Big Idea: A Cautionary Tale
In Fall 2013, when I was a undergrad at Biola University, Phil Vischer—the founder of Big Idea, creator of VeggieTales, and voice of Bob the Tomato and a host of other characters—gave a talk to a packed gymnasium of people who had grown up watching his videos. I was one of them, and what Vischer had to say that night played a significant part in the long story of how and why I decided to quit filmmaking. That is a long story for another time, but I share that autobiographical detail here to suggest how much Big Idea has been to me a paradigmatic example—a cautionary tale, really—of the challenges facing Christian individuals and institutions engaged in culture-making and cultural engagement. This summer, I finally read Vischer’s memoir, Me, Myself & Bob (Nelson, 2006).
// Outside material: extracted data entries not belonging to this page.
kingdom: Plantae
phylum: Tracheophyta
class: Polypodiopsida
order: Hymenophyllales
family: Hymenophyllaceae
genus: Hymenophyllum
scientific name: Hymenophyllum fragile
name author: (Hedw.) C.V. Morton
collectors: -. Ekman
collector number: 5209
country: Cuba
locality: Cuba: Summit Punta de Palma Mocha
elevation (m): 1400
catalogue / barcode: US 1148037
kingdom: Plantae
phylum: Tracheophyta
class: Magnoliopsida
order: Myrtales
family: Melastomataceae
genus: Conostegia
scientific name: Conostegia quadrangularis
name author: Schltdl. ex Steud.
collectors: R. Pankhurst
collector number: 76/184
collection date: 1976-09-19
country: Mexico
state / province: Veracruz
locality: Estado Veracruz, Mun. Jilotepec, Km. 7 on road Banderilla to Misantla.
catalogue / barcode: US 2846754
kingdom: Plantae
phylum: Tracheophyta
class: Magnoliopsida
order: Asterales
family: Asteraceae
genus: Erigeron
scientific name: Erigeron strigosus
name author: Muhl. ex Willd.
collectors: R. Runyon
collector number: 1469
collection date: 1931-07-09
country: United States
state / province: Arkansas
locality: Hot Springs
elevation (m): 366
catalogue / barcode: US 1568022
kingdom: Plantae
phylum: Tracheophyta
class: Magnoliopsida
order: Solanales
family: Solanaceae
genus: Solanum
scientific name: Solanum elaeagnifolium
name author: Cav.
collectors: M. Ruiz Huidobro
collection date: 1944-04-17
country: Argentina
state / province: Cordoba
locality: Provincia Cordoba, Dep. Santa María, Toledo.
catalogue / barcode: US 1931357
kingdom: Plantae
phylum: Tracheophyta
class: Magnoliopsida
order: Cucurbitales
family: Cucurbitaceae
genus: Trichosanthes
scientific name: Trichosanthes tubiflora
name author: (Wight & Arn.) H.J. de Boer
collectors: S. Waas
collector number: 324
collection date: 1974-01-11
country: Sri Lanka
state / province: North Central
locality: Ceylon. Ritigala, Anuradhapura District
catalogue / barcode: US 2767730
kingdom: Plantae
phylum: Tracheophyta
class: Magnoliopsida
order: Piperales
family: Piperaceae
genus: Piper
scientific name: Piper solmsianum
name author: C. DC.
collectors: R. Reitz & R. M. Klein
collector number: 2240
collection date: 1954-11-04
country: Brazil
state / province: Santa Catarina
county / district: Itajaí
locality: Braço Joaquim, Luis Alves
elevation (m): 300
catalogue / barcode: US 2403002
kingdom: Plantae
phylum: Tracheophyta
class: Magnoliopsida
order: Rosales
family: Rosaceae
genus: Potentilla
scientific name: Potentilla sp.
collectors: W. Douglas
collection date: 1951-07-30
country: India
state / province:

Here are some takeaways from the passages dealing with how Vischer lost control of the company in the early 2000’s.
One: An organization needs to be led by both a Head and a Heart.
Among the problems that led to Big Idea’s bankruptcy was that Vischer was a dreamer surrounded by yes-men and took increasingly expensive risks. Yet if at the other extreme the company had been led by someone concerned only with the financial bottom-line, that would have stifled creative experimentation. So Vischer concludes that “The balance between creative inspiration and good stewardship of resources is vital to any successful enterprise” (211). He cites the example of Walt Disney’s life-long collaboration with his older brother Roy: “The key to the partnership of Walt and Roy was mutual submission, based in genuine love for each other. … In hindsight, perhaps the simplest explanation for the failure of Big Idea Productions is this: I never found my Roy” (213). The administratively-gifted Head and the visionary Heart need to work together to accomplish anything worthwhile long-term.
Two: Enough with the obsession with growth.
Big Idea grew at an unsustainable rate, and it would have been able to do more good over the long-haul if it had stayed smaller. Vischer argues that “Real impact today comes from building great relationships, not huge organizations. More overhead equals less flexibility to pursue unexpected opportunities” (219). As the saying goes, “More money, more problems”—but also, more people, more problems; more projects, more problems. Big Idea’s meltdown is a warning for churches, Christian schools, and other parachurch organizations that think that numerical growth means they must be doing something right.
Three: Be explicit and consistent about the organization’s theological commitments, and make sure all employees at least know what those are and can respect them.
This is closely related to the second takeaway. For Big Idea to scale up to the size Vischer over-ambitiously envisioned for it, it was almost inevitably going to have to attract more non-Christian talent (not to mention non-Christian investors). Vischer confesses that, “the more we hired, the less Christian Big Idea became” (125). He goes on to say that “I shared my passion for Christian ministry through creative media with everyone but my own staff, because, frankly, I wasn’t sure many of the folks at Big Idea would buy into it” (126–27). This is an almost-guaranteed recipe for mission drift and internal divisions: “My vagueness about Big Idea’s true mission and values led to a profoundly confused, dysfunctional workplace. By the time I had figured out the problem, it was too late to do much about it” (223).
Vischer advises leaders to “Build a team that rows in the same direction” (222). However, he adds the qualification that, “This doesn’t mean everyone needs to think the same, look the same, or talk the same—that sort of conformity leads to groupthink and failure. Diversity is a wonderful thing, as long as the diversity isn’t around the purpose and values of the group itself. … I hired some Christians who didn’t fit and some non-Christians who did. The key was that each employee—from the receptionist to the president—was excited about Big Idea’s mission and the Christian values we promoted” (222). I’m not sure about that last part. There are some “Christian values” that only a Christian could be “excited about,” and while maybe the “receptionist” doesn’t have to a Christian, the “president” and everyone making the defining creative and financial decisions should be. But I do take Vischer’s point that not everyone has to be theologically aligned on every single issue for a non-church, non-denominational Christian organization to be able to accomplish its goals.